Norway’s Balestrand is a must to include on any tour of the Sognefjord region. Here's everything you need to know.
Fjord villages are not exactly rare in western Norway. Almost all offer fantastic views, but some take things up a notch. Balestrand is one of those.
After ten years in Norway, I finally made it to one of my bucket list destinations this summer. Balestrand is a wonderful place to stay for a night or two as part of a longer tour of the Sognefjord.
Here’s what you need to know about Balestrand, Norway.
Watch a walking tour of the village
First things first, if you prefer to watch rather than read, you’re in luck! I recorded a video walking tour of the compact central area, with ambient sound. You can watch below, or see the higher quality version on YouTube.

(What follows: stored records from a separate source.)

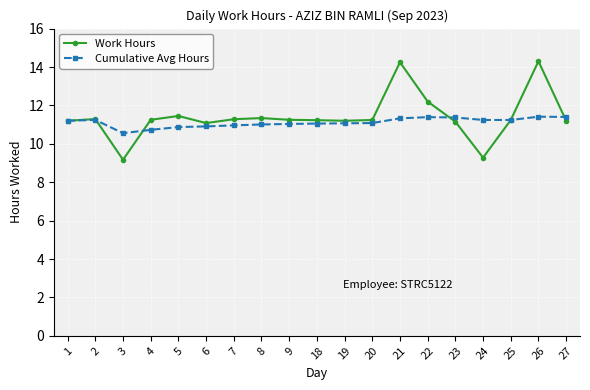

What is the sum of the Cumulative Avg Hours values at 5 and 25?

22.1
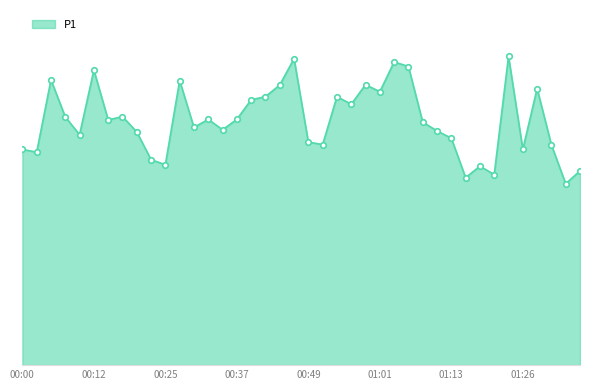

How many points are higher than both their immediate neighbors (excluding endpoints)?

12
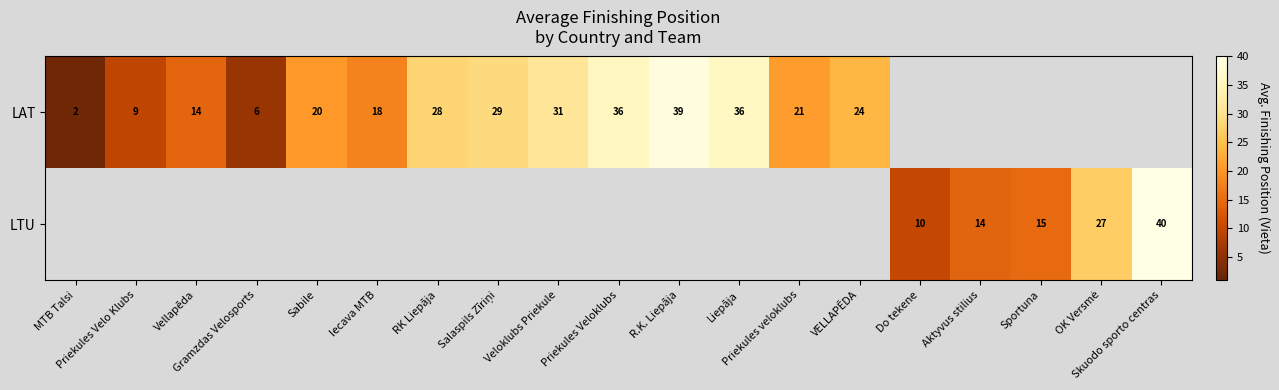

Where is LAT nearest to the value 20?

Sabile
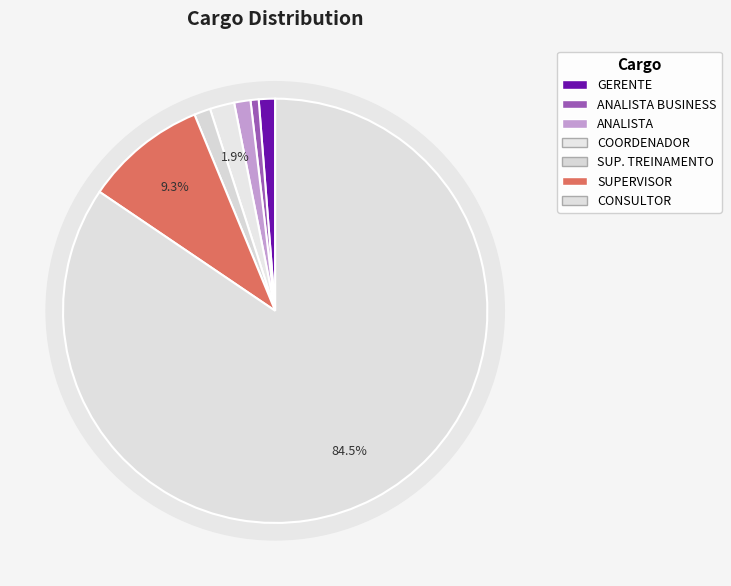

True or false: ANALISTA BUSINESS accounts for 1% of the total.

True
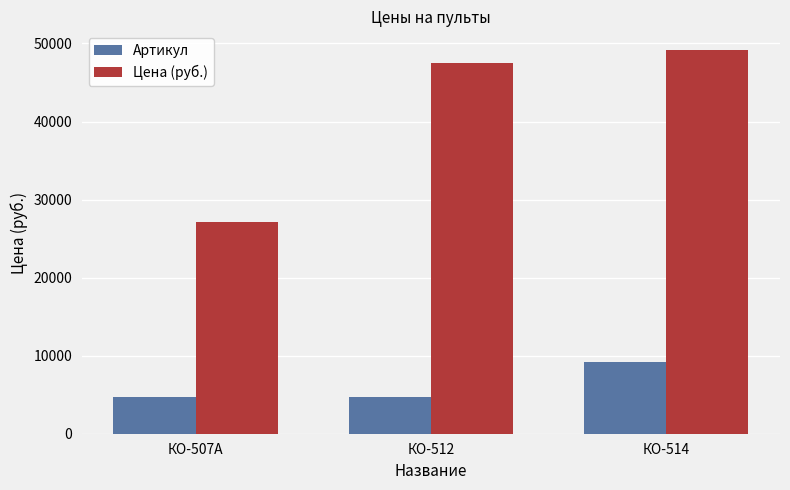

How many groups of bars are there?

3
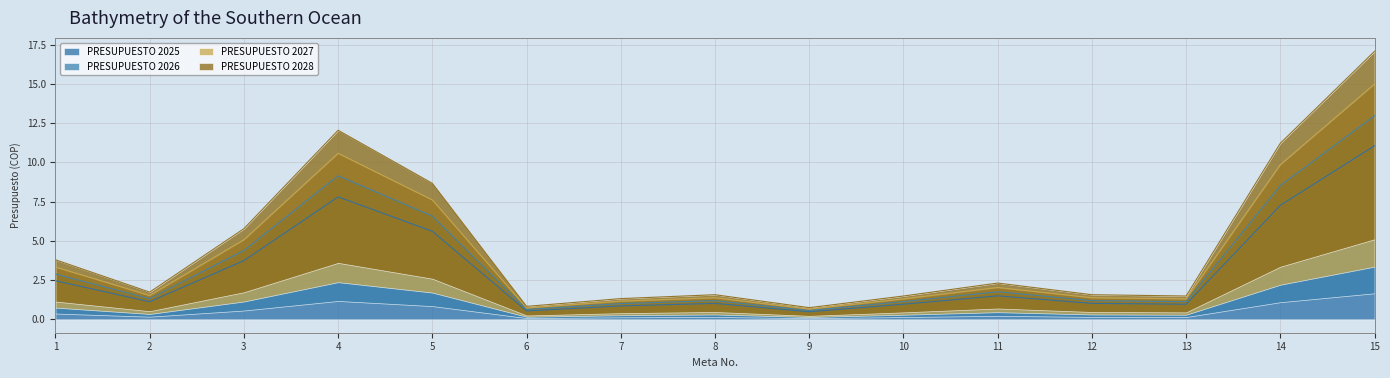

At which category does the chart reach its minimum across all series?

9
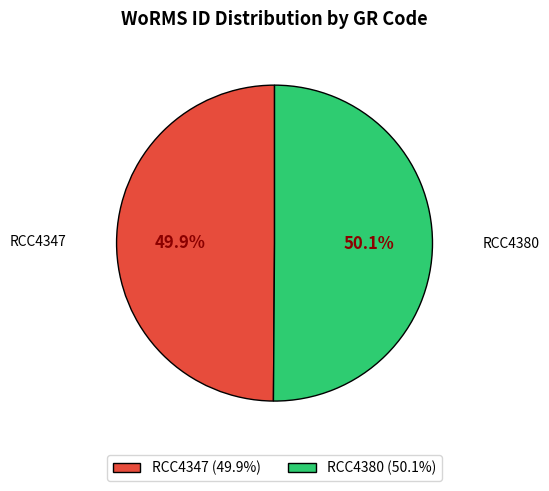

What is the ratio of the value at RCC4380 to the value at RCC4347?

1.0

The walk starts at the fantastic St. Olaf’s Church and continues on to Kviknes Hotel and the waterfront before ending at the harbour.
Where is Balestrand?
Balestrand is located on the northern shore of the Sognefjord, Norway’s longest, deepest fjord. It is part of Sogndal municipality in Vestland county.
Just to the north of the village is the 25km long Fjærdlandsfjord. This ends in another lovely fjord village, Fjærland.
To reach Balestrand, most people will take the car ferry to Dragsvik, which is just 10 minutes away from Balestrand along a narrow road that hugs the fjord. You can take the ferry from Vangsnes, which links with Voss and the E16, or from Hella, which links with Sogndal and route 5.
Read more: The Best Fjords in Norway
Things to do in Balestrand
St. Olaf's Church. This stunning Anglican Church was built in the style of the traditional Norwegian stave churches. But although the stave churches date from the early Middle Ages, this homage was built much more recently, in 1897.
The interior seats less than 100 people. The church is open to visit and is free to enter, although donations are appreciated.
St. Olaf's Church is under the spiritual administration of the Bishop of Gibraltar, in charge of all Anglican churches on the European mainland.
It was built in memory of Margaret Sophie Green Kvikne, a vicar's daughter from England who came to Norway as a mountaineer and married a Balestrand man.
Ciderhuset. Norway's fjord region is known for its food production. A great example of this is Ciderhuset, a short walk from the centre of the village.
During the summer season, Ciderhuset hosts cider tasting and facility tours and a restaurant that must be pre-booked. It's very popular! There's also a store to buy bottles of the Dalholm apple and berry beverages made on the premises.
If you're staying for an evening in Balestrand, a walk down to Ciderhuset is a great option to see the village and buy some cider (or apple juice) to enjoy later in the evening. When I visited, the shop closed at 6pm but the restaurant was open later.
Sognefjord Aquarium. At the harbour, the Sognefjord Aquarium is well worth a visit as it includes the use of a canoe! Aside from this benefit, the traditional aquarium includes exhibits from local schoolchildren, carved wooden pictures and a model of the local fjord.
Norwegian Museum of Travel and Tourism. Built into the bedrock of Balestrand, this small museum chronicles the origins and history of mountain and fjord tourism in Norway. One of the exhibitions profiles the 18 national scenic routes.
Nature walk. The nature trail Kreklingen is a family-friendly walk featuring information boards and views across the village and fjord. Pick up a map from the tourist office and choose between two routes of between two and four hours.
Where to stay in Balestrand
For decades, the family-owned Kviknes Hotel has been Balestrand's number one accommodation option, and with good reason. The historic waterfront hotel is a stunning sight, although most of the rooms are located in a more modern block behind.
The hotel has a private waterfront area with plenty of space to relax and enjoy the uninterrupted views of the Sognefjord.
A cheaper alternative is the Midtnes Hotel. Located immediately next to the church, Midtnes offers basic rooms and a breakfast buffet for a much more reasonable price.
Balestrand is also home to several guest houses. For a full overview of accommodation options, check out our partners Booking.com.
1 thought on “Balestrand, Norway: A Stunning Sognefjord Village”
This was a most interesting article on Norway and all the different fjords. It brings back happy memories of a beautiful country and I highly recommend it as a great land of unexpected sights.